In assessing the reasonableness of attorneys' fees, the court must first determine the "lodestar" by multiplying the reasonable number of hours expended and the reasonable hourly rate for each participating attorney. See Hensley, 461 U.S. at 433; Green v. Administrators of the Tulane Educ. Fund, 284 F.3d 642, 661 (5th Cir. 2002); Migis v. Pearle Vision, Inc., 135 F.2d 1041, 1047 (5th Cir.1998); La. Power & Light Co. v. Kellstrom, 50 F.3d 319, 324 (5th Cir.1995). The fee applicant bears the burden of proof on this issue. See Riley v. City of Jackson, 99 F.3d 757, 760 (5th Cir.1996); Kellstrom, 50 F.3d at 324; In re Smith, 996 F.2d 973, 978 (5th Cir.1992).
Defendants seek $685.00 in attorneys' fees. Defendants seek $300.00/hour for member Andrea Mahady Price, an attorney with ten years experience, and $250.00/hour for Kimerly R. Silas, an attorney with four years of experience.

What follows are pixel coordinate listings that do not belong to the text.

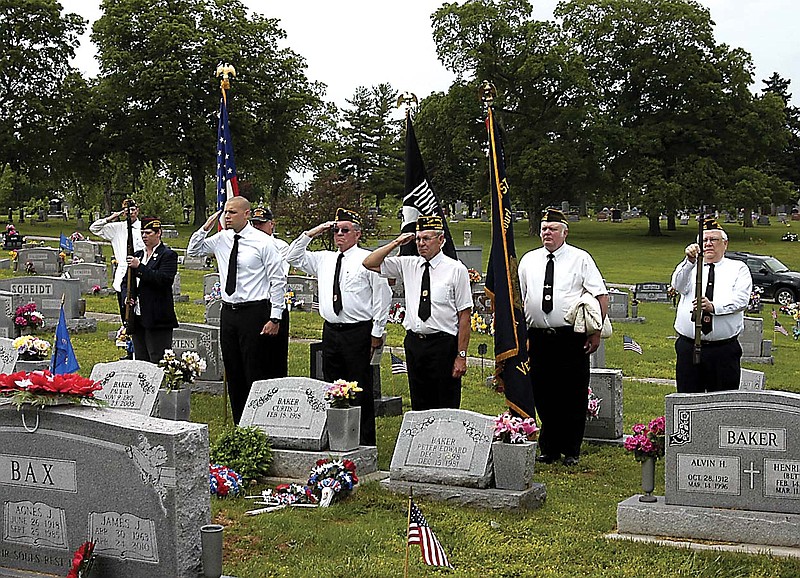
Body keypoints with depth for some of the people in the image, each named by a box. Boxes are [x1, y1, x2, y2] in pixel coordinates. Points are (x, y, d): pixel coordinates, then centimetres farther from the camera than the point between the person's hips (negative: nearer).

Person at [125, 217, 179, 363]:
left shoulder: (168, 255, -5)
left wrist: (139, 267, -19)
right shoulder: (138, 255, 17)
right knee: (140, 361, 11)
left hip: (157, 319, -7)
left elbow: (164, 279, -19)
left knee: (158, 361, -7)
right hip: (138, 318, 7)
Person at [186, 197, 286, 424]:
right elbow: (193, 251, 21)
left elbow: (277, 281, -8)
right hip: (228, 311, 6)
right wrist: (206, 227, 4)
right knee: (233, 372, 11)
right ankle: (239, 426, 21)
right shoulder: (221, 239, 7)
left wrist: (275, 318, -12)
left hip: (254, 312, -6)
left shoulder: (263, 243, -8)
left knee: (255, 372, -5)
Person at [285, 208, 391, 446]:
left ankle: (365, 443, 6)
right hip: (331, 331, 6)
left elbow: (382, 297, -5)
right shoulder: (324, 259, 13)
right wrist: (311, 234, 7)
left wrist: (377, 333, -7)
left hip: (358, 333, -6)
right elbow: (293, 257, 19)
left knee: (360, 390, -2)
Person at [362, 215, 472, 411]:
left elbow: (464, 315, -6)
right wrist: (395, 244, -1)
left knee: (446, 408, -1)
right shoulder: (408, 265, 7)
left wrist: (461, 355, -11)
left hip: (443, 345, -5)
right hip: (414, 342, 5)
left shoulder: (456, 269, -5)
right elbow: (369, 263, 13)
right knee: (419, 407, 11)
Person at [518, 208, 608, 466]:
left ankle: (571, 451, 12)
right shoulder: (528, 260, 11)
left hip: (572, 338, -3)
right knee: (543, 396, 7)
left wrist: (596, 332, -10)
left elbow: (601, 296, -2)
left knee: (574, 396, 1)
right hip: (538, 337, 3)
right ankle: (548, 448, 20)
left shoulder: (580, 259, 0)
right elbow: (519, 299, 15)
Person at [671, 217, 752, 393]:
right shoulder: (690, 268, 10)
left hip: (724, 350, -1)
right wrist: (689, 260, -29)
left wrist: (714, 306, -25)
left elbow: (741, 300, -8)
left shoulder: (738, 269, 7)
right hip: (689, 348, 1)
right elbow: (678, 285, -11)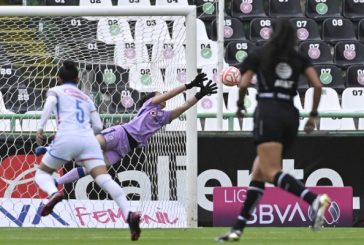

Having reviewed the most recent case law in this district, the Court finds that, notwithstanding counsels' ability, competence, experience and skill, the hourly rates require an adjustment.
The Court must next determine whether the number of hours that defense counsel expended on the litigation was reasonable. The burden of proving the reasonableness of the hours expended is on the fee applicant. Mota v. Univ. of Tex. Houston Health Science Ctr., 261 F.3d 512, 528 (5th Cir. 2001). As a general proposition, all time that is excessive, duplicative, and/or unproductive should be excised from any award of attorney's fees. Watkins v. Fordice, 7 F.3d 453, 457 (5th Cir. 1993). Attorneys must exercise "billing judgment" by "writing off unproductive, excessive, or redundant hours" when seeking fee awards. Walker v. U.S. Dep't of Hous. & Urban Dev., 99 F.3d 761, 769 (5th Cir. 1996). The fee seeker's attorneys "are charged with proving that they exercised billing judgment." Id. at 770. When billing judgment is lacking, the court must exclude from the lodestar calculation the hours that were not reasonably expended.
This Court has reviewed line by line the billing statement submitted on behalf of defendants' counsel and finds the hours expended by counsel to be reasonable. The billing statement reflects that defense counsel corresponded with counsel for plaintiffs concerning the dilatory responses and drafted the motion and the accompanying memorandum. Although plaintiffs fail to challenge whether defense counsel exercised their "billing judgment," the Court's review of the billing statement satisfies it that counsel did so. Accordingly, the Court finds that ACL's counsel is entitled to an attorney fee award of $510.00.